** Opening Selected passage block **
QBism is indeed only a "more honest" version of the interpretation put forward by defenders of the old Cohenhagen orthodoxy

But the objection remains the same, namely that an artifact of a certain description should better not be promoted to a real physical process.

 

[Demystifier]

But the objection remains the same, namely that an artifact of a certain description should better not be promoted to a real physical process.

I agree, but Penrose and some other guys think that collapse is not merely an artifact of a first person description, but a real non-local physical process. In fact, in some works Penrose goes even further and argues that the first person experience itself is physical and related to fundamentally non-deterministic collapse. More precisely, from the fact that humans can see that the Godel sentence is true, while the Godel sentence is a self-referential statement saying that it cannot be proved by an algorithm, Penrose argues that human intelligence is fundamentally not algorithmic and hence requires a fundamentally non-deterministic process such as collapse.

 

[PeterDonis]

i do believe, although now i should be cautious, that you cannot get a white whole formation without violating an energy condition.

A white hole "formation" is not possible because a white hole contains an initial singularity--there can't be anything "before" it, by definition. If there is, it's not a white hole.

 

[PeterDonis]

from the fact that humans can see that the Godel sentence is true, while the Godel sentence is a self-referential statement saying that it cannot be proved by an algorithm, Penrose argues that human intelligence is fundamentally not algorithmic

It should be noted that many others have raised objections to this argument (and Penrose is not the only one to have made an argument along these lines). See, for example, Dennett's review of The Emperor's New Mind:

https://ase.tufts.edu/cogstud/dennett/papers/penrose.htm

 

[Demystifier]

A white hole "formation" is not possible because a white hole contains an initial singularity--there can't be anything "before" it, by definition. If there is, it's not a white hole.

Not exactly. The definition of black or white hole involves the existence of future or past event horizon. The singularity is not a part of the definition of black or white hole. Instead, the singularity is a result of a theorem, which assumes an energy condition. So if energy condition is not assumed, it is possible to have a black or white hole without singularity.

 

[PeterDonis]

The definition of black or white hole involves the existence of future or past event horizon.

Yes, that's true; a better statement of the required initial condition for a white hole would be that a past horizon has to exist. But a past horizon also can't be brought into being (i.e., there can't be anything "to the past" of it--in more technical terms, it must go all the way back to past timelike infinity), so white hole formation is still ruled out.

the singularity is a result of a theorem, which assumes an energy condition.

Yes, but note that the theorem does not connect a singularity with an event horizon. It connects a singularity with a trapped surface. They're not the same in general, although they happen to coincide in the idealized case of maximally extended Schwarzschild spacetime.
** Closing Selected passage block **
** Opening Information provided block **
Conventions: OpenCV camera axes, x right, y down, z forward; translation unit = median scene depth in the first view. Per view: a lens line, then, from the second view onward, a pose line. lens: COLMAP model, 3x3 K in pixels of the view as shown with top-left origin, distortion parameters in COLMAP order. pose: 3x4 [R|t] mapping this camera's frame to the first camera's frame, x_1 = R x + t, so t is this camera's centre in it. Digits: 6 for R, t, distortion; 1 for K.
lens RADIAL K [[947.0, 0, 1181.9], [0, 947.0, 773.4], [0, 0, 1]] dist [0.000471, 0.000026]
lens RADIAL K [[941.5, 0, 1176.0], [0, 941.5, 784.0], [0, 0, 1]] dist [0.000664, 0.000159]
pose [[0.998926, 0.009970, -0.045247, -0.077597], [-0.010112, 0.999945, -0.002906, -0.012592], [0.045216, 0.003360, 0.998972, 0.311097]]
** Closing Information provided block **
▶ _Exercise set_:
1 > In the thread, what does the singularity theorem connect a singularity with?
2 > Relabel "event horizon" as "horizon of events" and write out everything in the thread from "Not exactly. The" down to "still ruled out.".
Nothing here requires the material.

▶ _Expected outputs_:
1 > A trapped surface.

2 >
Not exactly. The definition of black or white hole involves the existence of future or past horizon of events. The singularity is not a part of the definition of black or white hole. Instead, the singularity is a result of a theorem, which assumes an energy condition. So if energy condition is not assumed, it is possible to have a black or white hole without singularity.

 

[PeterDonis]

The definition of black or white hole involves the existence of future or past horizon of events.

Yes, that's true; a better statement of the required initial condition for a white hole would be that a past horizon has to exist. But a past horizon also can't be brought into being (i.e., there can't be anything "to the past" of it--in more technical terms, it must go all the way back to past timelike infinity), so white hole formation is still ruled out.